This is Rite2Run’s twenty-fifth anniversary. I began the blog in April—twenty-five posts ago—to give my “to-be” published memoir exposure, and hadn’t mentioned it in the previous twenty-four posts. The first twenty-four posts were warm-up exercises, like stretching before a race.
I wrote about the aspects of running I am passionate about and thought would be interesting to my fellow runners—motivation, inspiration, and techniques that promote running longevity. I even wrote a few reviews of running books.
Now it’s time to tell you about the memoir. My story begins with a brief look
backto my first marathon in 1981, and then picks up twenty years later when I run my second. Most of the story concentrates on a five-year period around my fiftieth birthday when I was doing the best running of my life. My home turf is Philadelphia, but I spend time on trails across the country and end in Boston, a likely conclusion for a marathon memoir.

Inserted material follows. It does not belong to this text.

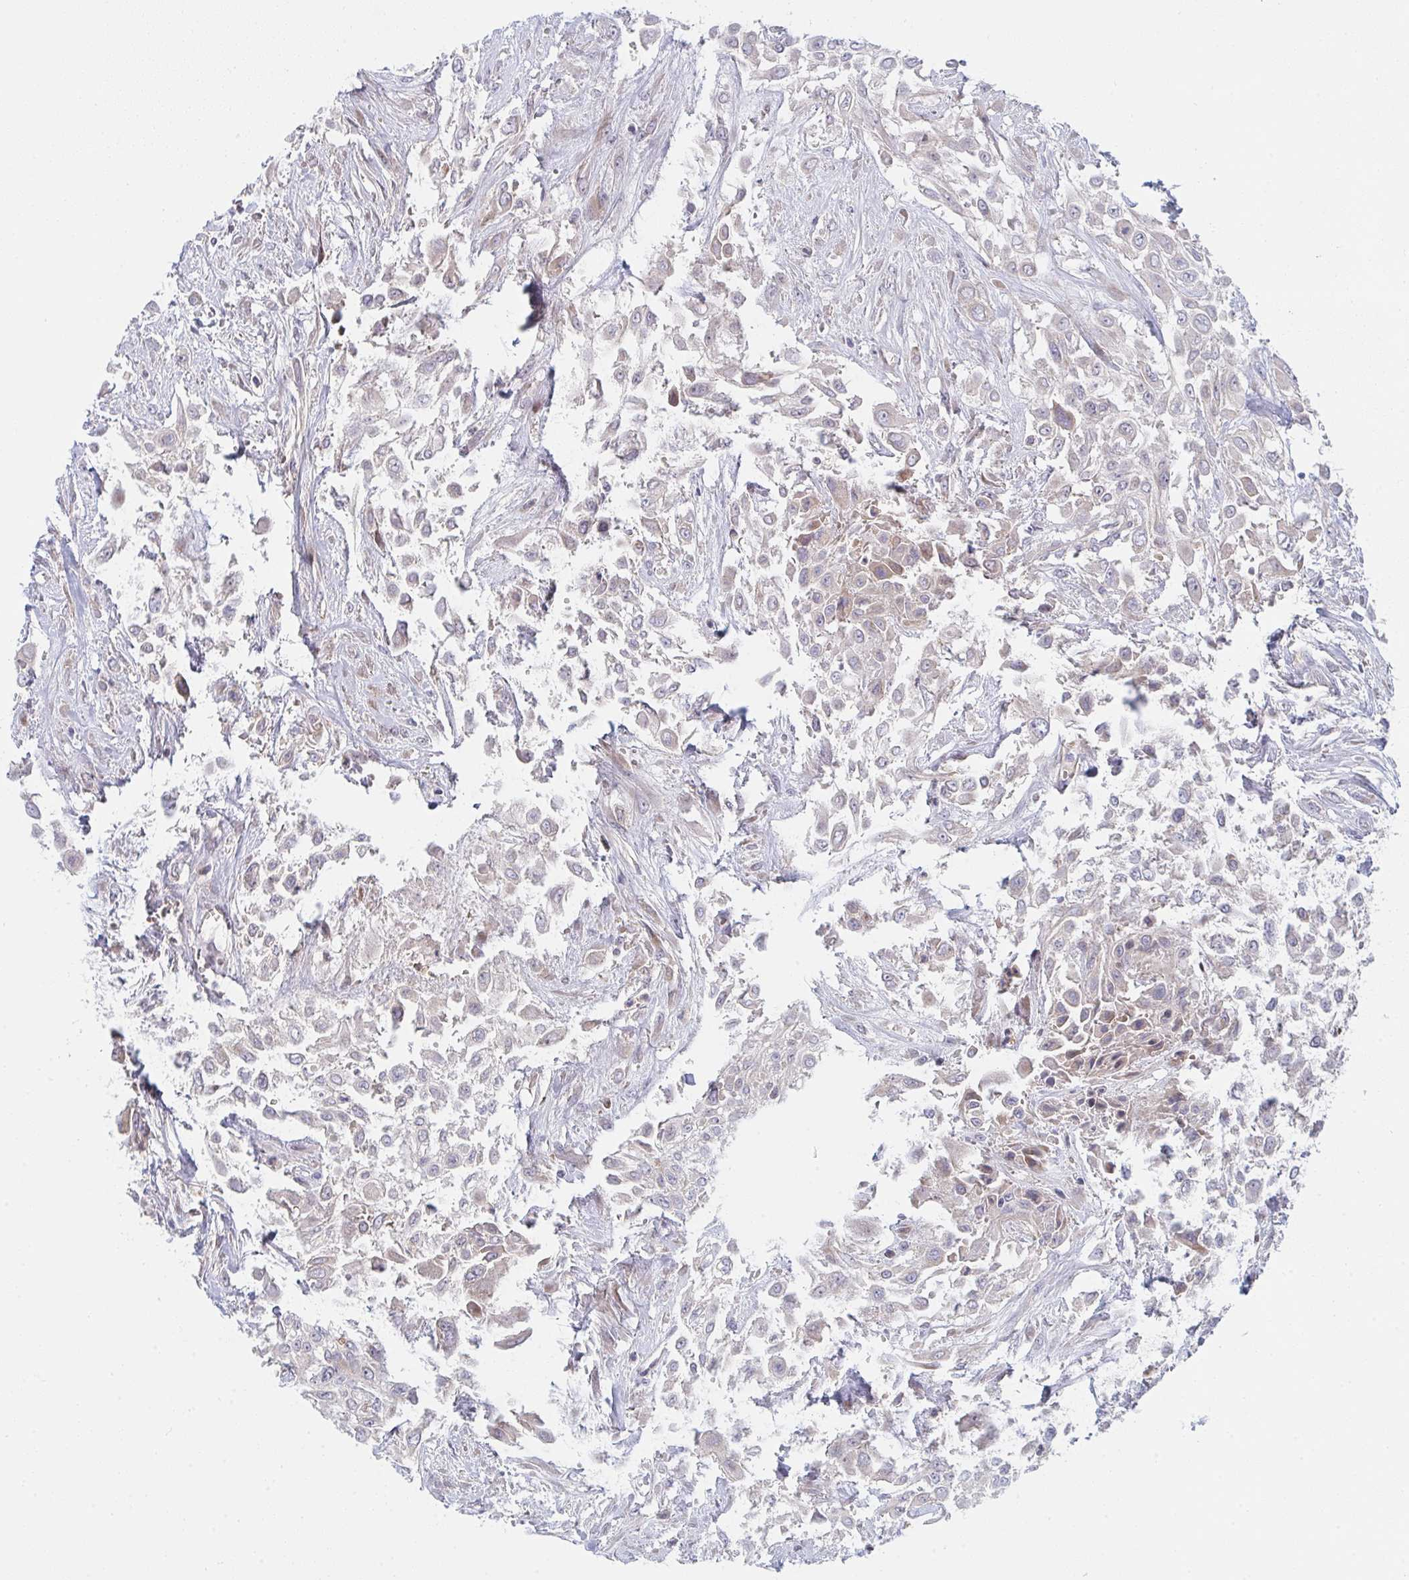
{"staining": {"intensity": "weak", "quantity": "<25%", "location": "cytoplasmic/membranous"}, "tissue": "urothelial cancer", "cell_type": "Tumor cells", "image_type": "cancer", "snomed": [{"axis": "morphology", "description": "Urothelial carcinoma, High grade"}, {"axis": "topography", "description": "Urinary bladder"}], "caption": "The immunohistochemistry image has no significant positivity in tumor cells of high-grade urothelial carcinoma tissue.", "gene": "TNFSF4", "patient": {"sex": "male", "age": 57}}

The title of the memoir has alternated between Twenty-four Years To Boston and Journey From The Vegetable Aisle To Boylston Street. Most runners will recognize the relationship with Boston, but the role of Boylston Street and especially the vegetable aisle are more nebulous.
The difference between my story and other running books is that I am not a fan of convention; some would say I’m a nonconformist. While periodized training and VO2 max are useful techniques for serious and elite runners, I am a recreational runner with a blue-collar approach. In my mind, carb loading should include Guinness along with the pasta.
Each week the My Running Memoir link on the sidebar will either summarize the theme of a chapter in the book, or provide a riddle that readers can comment on. So come along and enjoy the ride.